Watching a book transform into a film always gives me a goofy mix of delight and mourning. I read the
novel first on a rainy weekend and felt the slow, layered revelation of its themes: the protagonist's interior doubts, the tiny domestic scenes that flesh out secondary characters, and pages of worldbuilding that never shout but quietly accumulate meaning. The film, by contrast, chooses a handful of those moments and turns them into visual shorthand — a recurring shot, a leitmotif in the soundtrack, a single, long take that says what three chapters did in
the book.
That compression is the heart of the difference. Scenes that linger on feelings in the novel are often externalized in the movie — gestures, musical
cues, or actor choices replace internal monologue. Some subplots vanish or are combined; a few side characters who were my favorites in print barely appear on screen.
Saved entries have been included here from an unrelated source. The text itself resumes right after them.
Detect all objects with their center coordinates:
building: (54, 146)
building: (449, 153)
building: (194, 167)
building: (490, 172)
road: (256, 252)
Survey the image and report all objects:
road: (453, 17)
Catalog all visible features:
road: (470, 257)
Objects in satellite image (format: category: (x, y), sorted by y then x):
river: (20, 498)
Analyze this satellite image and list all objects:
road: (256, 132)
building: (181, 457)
On the flip side, the film adds texture with production design and performance: certain lines land harder when you can see an actor's face twitch or when a set is drenched in golden light. I also noticed the ending shifted tone slightly to suit visual closure, which might frustrate purists but works cinematically.
In the end, I enjoy both for different reasons. The novel rewarded me with patient insight and quiet jokes that kept replaying in my head; the film gave me a condensed, emotional experience that felt immediate. I left the screening wanting to
reread the book, and after the reread I appreciated choices the filmmakers made — so both stuck with me, just in different corners of my mind.